Students have been preparing for many weeks for this performance. Photo contributed by Paul Luongo.

This concert will be particularly memorable as the orchestra strives to uphold its new mission statement by centering student leadership and diversifying the music selected for programs. 

“[Orchestra’s core values are exemplified through] how we treat each other, how we interact with our audience, and also the music that we play,” said Director Paul Luongo. 

This year the program will feature the music of William Grant Still, the first African American composer to conduct a professional symphony orchestra in the United States. Luongo explained that the themes explored in Still’s compositions can help Whitman students to understand the natural world from a new perspective. The other half of the concert will recognize the three winners of the Concerto Aria Competition that was held during the fall semester. 

Orchestra members are excited to perform in person for the Whitman community. Photo contributed by Paul Luongo.

For the soloists, playing with an entire orchestra to back them has added a new dimension to performance and created a unique experience unlike any they’ve had before. 

“I love the nuance and depth that is added by the various timbres of instruments. The biggest difference is that I am working with an entire ensemble. That is a lot of musical communication happening to make every part of the piece come alive,” singer Leisha Casimiro said. 

First-year bassoonist Elizabeth Huang mentioned the opportunity to work with other students as a highlight of their experience in the orchestra. 

“I’m really excited for the violinist [Joshua Meling]. I love that I get to support him and play alongside him. I’m proud of him,” Huang said. 

Junior violinist Joshua Meling mentioned how his decision to recommit to music led him to perform a piece that he has been working on casually for years. He discussed his gratitude to those who have supported him musically, both his family and the other orchestra members. 

It’s a different collaborative experience… it has this kind of foundation that you just have to experience,” Meling said. 

Senior vocalist Noah Dunn agreed, mentioning how under the guidance of Luongo, he has been able to explore new dimensions of vocal performance. 

I’ve never sung solo classical music with an orchestra before. What a trip. Funnily enough, it gives me the freedom to focus even more on my own ‘instrument,’ so to speak,” Dunn said. 

The orchestra rehearses before their performance on Friday. Photo contributed by Paul Luongo.

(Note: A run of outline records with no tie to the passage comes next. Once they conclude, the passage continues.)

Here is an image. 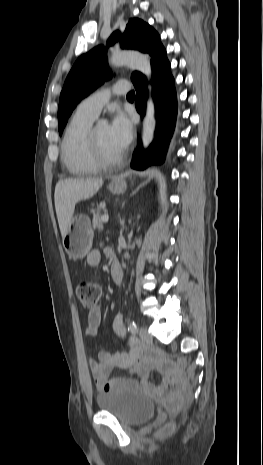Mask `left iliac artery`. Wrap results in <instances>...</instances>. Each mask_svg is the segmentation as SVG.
I'll use <instances>...</instances> for the list:
<instances>
[{
	"mask_svg": "<svg viewBox=\"0 0 263 465\" xmlns=\"http://www.w3.org/2000/svg\"><path fill=\"white\" fill-rule=\"evenodd\" d=\"M128 330H129L133 335H135V334L138 332L137 324H136L134 321H132V322L129 324Z\"/></svg>",
	"mask_w": 263,
	"mask_h": 465,
	"instance_id": "1",
	"label": "left iliac artery"
}]
</instances>
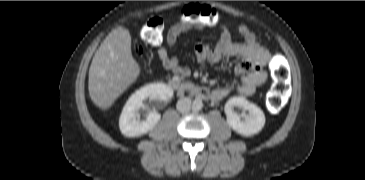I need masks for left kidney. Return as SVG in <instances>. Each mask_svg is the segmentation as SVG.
<instances>
[{
  "label": "left kidney",
  "mask_w": 365,
  "mask_h": 180,
  "mask_svg": "<svg viewBox=\"0 0 365 180\" xmlns=\"http://www.w3.org/2000/svg\"><path fill=\"white\" fill-rule=\"evenodd\" d=\"M235 106L248 111V114L238 115L233 111V107ZM225 113L228 125L234 131L244 136L259 133L265 124L263 111L255 104L247 101L244 97L230 98L225 105Z\"/></svg>",
  "instance_id": "obj_1"
}]
</instances>
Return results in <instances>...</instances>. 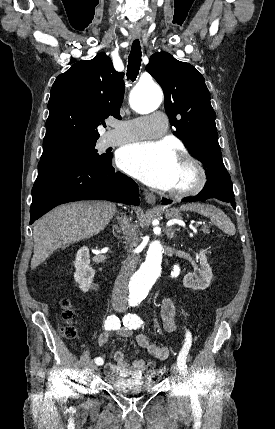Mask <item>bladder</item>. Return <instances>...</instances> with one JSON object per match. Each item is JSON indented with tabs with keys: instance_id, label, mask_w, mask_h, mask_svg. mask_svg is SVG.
I'll return each mask as SVG.
<instances>
[{
	"instance_id": "31cf9c89",
	"label": "bladder",
	"mask_w": 275,
	"mask_h": 429,
	"mask_svg": "<svg viewBox=\"0 0 275 429\" xmlns=\"http://www.w3.org/2000/svg\"><path fill=\"white\" fill-rule=\"evenodd\" d=\"M115 387V393H122L123 398H136L137 393H152V384H147V378H119V381H109Z\"/></svg>"
}]
</instances>
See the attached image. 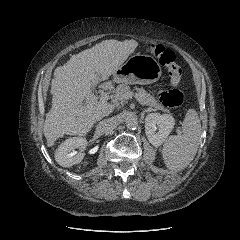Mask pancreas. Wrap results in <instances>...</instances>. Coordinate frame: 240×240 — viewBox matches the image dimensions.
Here are the masks:
<instances>
[{"mask_svg": "<svg viewBox=\"0 0 240 240\" xmlns=\"http://www.w3.org/2000/svg\"><path fill=\"white\" fill-rule=\"evenodd\" d=\"M135 89L138 91L137 95L140 96L141 100L144 102L145 105L152 107L153 110L168 111L160 103H158V101L150 93H148L147 91L141 88H135ZM115 92H116V100L119 103L124 104L126 100L124 98L125 94L131 91L127 83H122L117 86V88L115 89Z\"/></svg>", "mask_w": 240, "mask_h": 240, "instance_id": "obj_1", "label": "pancreas"}]
</instances>
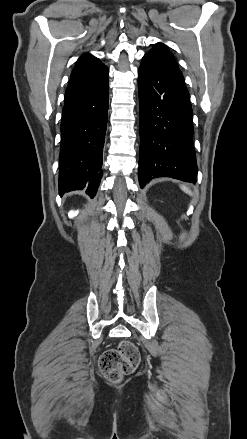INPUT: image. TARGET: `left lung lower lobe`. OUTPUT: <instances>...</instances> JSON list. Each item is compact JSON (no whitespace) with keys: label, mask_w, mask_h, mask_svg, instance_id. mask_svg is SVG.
Segmentation results:
<instances>
[{"label":"left lung lower lobe","mask_w":247,"mask_h":439,"mask_svg":"<svg viewBox=\"0 0 247 439\" xmlns=\"http://www.w3.org/2000/svg\"><path fill=\"white\" fill-rule=\"evenodd\" d=\"M138 89L141 188L160 176L196 182L192 109L185 83L142 59Z\"/></svg>","instance_id":"obj_1"}]
</instances>
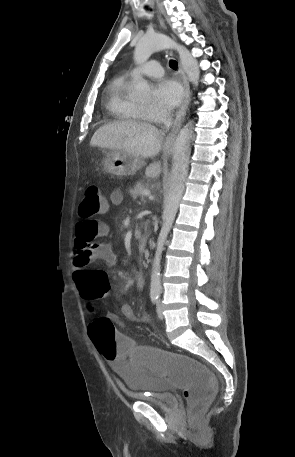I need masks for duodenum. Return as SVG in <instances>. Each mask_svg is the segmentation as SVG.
Listing matches in <instances>:
<instances>
[{
  "instance_id": "1",
  "label": "duodenum",
  "mask_w": 295,
  "mask_h": 457,
  "mask_svg": "<svg viewBox=\"0 0 295 457\" xmlns=\"http://www.w3.org/2000/svg\"><path fill=\"white\" fill-rule=\"evenodd\" d=\"M147 245V238L142 236L139 240V250L144 251Z\"/></svg>"
}]
</instances>
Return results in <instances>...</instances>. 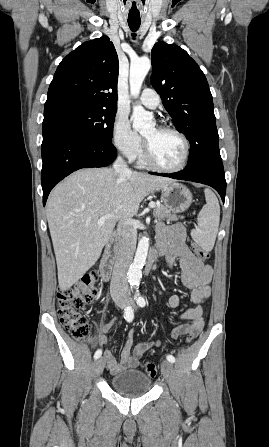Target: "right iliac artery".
<instances>
[{
	"mask_svg": "<svg viewBox=\"0 0 269 447\" xmlns=\"http://www.w3.org/2000/svg\"><path fill=\"white\" fill-rule=\"evenodd\" d=\"M124 318L127 322H131L134 318V313H133V309L131 306H127L124 309ZM102 355V351L101 350H97L94 354V358L98 359L99 357H101Z\"/></svg>",
	"mask_w": 269,
	"mask_h": 447,
	"instance_id": "right-iliac-artery-1",
	"label": "right iliac artery"
}]
</instances>
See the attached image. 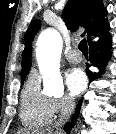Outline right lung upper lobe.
<instances>
[{"label":"right lung upper lobe","mask_w":116,"mask_h":134,"mask_svg":"<svg viewBox=\"0 0 116 134\" xmlns=\"http://www.w3.org/2000/svg\"><path fill=\"white\" fill-rule=\"evenodd\" d=\"M108 12L102 0H69L63 10V20L70 31L83 27L88 42L93 37H100L109 30ZM40 28L38 20L33 21L25 34V49L22 54L21 77H26L31 66L32 41Z\"/></svg>","instance_id":"right-lung-upper-lobe-1"}]
</instances>
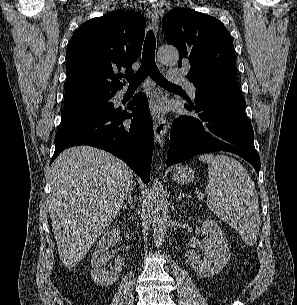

Performers continually mentioned support from teachers and professors as a guiding force during the semester. The ability to perform in person for the community again is a source of joy for all the orchestra members. The energy within the weeks leading up to the concert has been positive, with everyone eagerly putting in the work to have a top-notch performance. 

I’m really glad and grateful to be sharing music. I hope that those who watch the concert will find it meaningful in their own way, and that it can provide some sort of respite, especially during this time,” Casimiro said. 

Thankfully, this concert has made attendance easier than ever, with both virtual and in person options for listening that ensure the safety of everyone involved.

“Even just clicking on the livestream and showing your support really means a lot for the orchestra,” Huang said. 

By communicating musical messages with striking vulnerability through performance, the orchestra has crafted a concert that everyone will be able to take something valuable away from. 

“It’s a really fun experience for the audience to see these student soloists, and it’s also a really wonderful experience for the orchestra to get to perform with their colleagues,” Luongo said. 

As student voices take the spotlight, this concert will be memorable to all involved and is sure to strike a chord.